Review of Yamaha Tracer 700
12th January 2017
Yamaha Tracer 700 is not so much a surprise as a delightful dream fulfilment in the category of sports tourers. Less weight, more agility, a spirited performance, and to cap it all, cheaper too! It seems to be an answer to the prayer for the perfect two-wheeler friend to go off on your sports-tour.

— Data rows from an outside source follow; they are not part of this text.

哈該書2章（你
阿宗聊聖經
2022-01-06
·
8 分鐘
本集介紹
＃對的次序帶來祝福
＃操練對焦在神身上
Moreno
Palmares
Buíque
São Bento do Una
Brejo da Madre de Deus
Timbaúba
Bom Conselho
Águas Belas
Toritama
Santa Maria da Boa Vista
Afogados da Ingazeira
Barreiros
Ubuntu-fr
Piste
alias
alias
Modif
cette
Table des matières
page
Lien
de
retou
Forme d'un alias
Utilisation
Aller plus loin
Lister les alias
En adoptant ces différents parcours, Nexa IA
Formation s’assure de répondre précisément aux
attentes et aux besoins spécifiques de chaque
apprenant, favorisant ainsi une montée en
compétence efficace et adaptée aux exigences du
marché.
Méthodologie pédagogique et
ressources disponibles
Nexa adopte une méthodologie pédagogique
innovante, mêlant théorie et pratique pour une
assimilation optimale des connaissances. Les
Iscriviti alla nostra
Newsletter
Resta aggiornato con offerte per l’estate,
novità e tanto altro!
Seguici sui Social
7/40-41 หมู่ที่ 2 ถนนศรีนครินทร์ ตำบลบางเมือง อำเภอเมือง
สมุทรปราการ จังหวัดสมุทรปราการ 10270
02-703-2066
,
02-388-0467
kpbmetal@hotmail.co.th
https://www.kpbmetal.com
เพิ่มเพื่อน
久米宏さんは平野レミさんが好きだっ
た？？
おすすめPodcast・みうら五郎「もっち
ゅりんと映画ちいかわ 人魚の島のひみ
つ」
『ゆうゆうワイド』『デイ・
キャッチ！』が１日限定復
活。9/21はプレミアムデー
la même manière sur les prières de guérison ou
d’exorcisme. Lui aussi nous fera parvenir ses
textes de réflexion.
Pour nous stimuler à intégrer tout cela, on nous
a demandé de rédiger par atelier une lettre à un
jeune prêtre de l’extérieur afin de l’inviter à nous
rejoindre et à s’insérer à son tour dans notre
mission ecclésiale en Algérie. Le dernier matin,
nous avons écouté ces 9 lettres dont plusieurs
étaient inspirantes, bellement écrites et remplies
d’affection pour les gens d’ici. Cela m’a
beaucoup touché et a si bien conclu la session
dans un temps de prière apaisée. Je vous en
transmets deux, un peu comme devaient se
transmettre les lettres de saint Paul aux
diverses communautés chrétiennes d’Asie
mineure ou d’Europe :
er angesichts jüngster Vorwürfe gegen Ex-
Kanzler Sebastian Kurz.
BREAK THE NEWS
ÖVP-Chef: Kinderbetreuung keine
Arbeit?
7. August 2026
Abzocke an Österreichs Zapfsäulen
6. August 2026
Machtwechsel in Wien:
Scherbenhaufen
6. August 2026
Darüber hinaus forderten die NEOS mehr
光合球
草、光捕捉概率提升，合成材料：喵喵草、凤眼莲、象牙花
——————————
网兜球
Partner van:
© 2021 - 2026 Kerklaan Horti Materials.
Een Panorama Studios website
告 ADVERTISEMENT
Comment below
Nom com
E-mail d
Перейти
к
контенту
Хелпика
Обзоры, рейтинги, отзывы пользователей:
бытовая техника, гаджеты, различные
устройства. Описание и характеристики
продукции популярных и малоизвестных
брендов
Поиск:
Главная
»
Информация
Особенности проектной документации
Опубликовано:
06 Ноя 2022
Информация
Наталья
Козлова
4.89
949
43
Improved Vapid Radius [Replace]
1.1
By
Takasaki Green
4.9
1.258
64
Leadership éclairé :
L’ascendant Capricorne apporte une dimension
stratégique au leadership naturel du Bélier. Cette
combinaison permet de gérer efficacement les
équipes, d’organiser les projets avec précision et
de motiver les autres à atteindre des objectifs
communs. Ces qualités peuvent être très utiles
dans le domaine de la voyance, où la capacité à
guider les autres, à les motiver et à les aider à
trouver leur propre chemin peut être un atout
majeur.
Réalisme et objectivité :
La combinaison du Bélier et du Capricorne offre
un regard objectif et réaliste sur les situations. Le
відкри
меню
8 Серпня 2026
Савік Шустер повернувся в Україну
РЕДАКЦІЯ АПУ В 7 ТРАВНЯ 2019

The Japanese manufacturer of the popular MT series came up with one of the bestselling bikes of the year 2016 at an astonishingly moderate price tag of £6299 without detracting from practicality or fun. While retaining the lightweight character of MT-07, it has a greater fuel capacity of 17 liters and more stability provided by its longer asymmetric swingarm made of aluminium in place of the steel in MT-07.
Design and Specifications
Tracer 700 combines its considerable long distance abilities with a stylish look and an amazing fully fuelled weight of 196kg. It features the same 689cc Cp2 motor as the MT-07 though the mechanical parts have undergone revision to cater to the sports-touring requirements. To meet the Euro4 specifications the air intake and exhaust have been revised. It also boasts of the best power-to-weight ratio in comparison with the other bikes of the same class. The punchy torque output of this Tracer is unmatched by regular twin cylinder engines and makes easy work of hairpin bends with a minimum effort. A 270-degree crankshaft and uneven firing order contributes to a predictable traction and torque.
The Rider’s View
The 50 mm longer swingarm gives a reassuring wheelbase of 1450 mm that makes travelling with luggage more stable. A 35 mm rise of the seat due to a new rear sub-frame offers more legroom and this, along with the bars that are more raised and pushed further backwards, ensure that the rider gets a more comfortable upright riding position.
Tracer 700 has brilliant panel displays with not only the standard speedometer, rev counter and odometers but also gear position indicator, fuel meter, clock, fuel reserve trip-meter, air intake temperature, coolant temperature, instantaneous or average fuel consumption information etc. even though it remains compact. Integrated knuckle guards is an added feature. The front fairing gives adequate wind protection with a manually adjustable windscreen.
Even amateur riders find the throttle motion ideal and the admirable power delivery guarantees a smooth drive. The Tracer has adequate breaking ability, but like MT-07, the handlebar has to be squeezed firmly to bring about a sharp stop. However, the Michelin Pilot Road 4 tires ensure excellent grip even on wet roads in extreme weather conditions.
The company offers a wide range of accessories like heated grips, comfort/heated seats, crash bars, fog lamps, screens and so on to tempt anyone needing further incentives to try out this superb innovation. It is also extremely easy to fix the accessories, as is the case with the rear aluminum carrier that requires only the removal of the passenger grip and fitting in of the carrier. The absence of any drilling or cutting makes it a very easy work. The side-case stay needs only to be bolted on! So, that spur-of-the-moment trip doesn’t seem a bad idea after all with Yamaha Tracer 700 to help you along!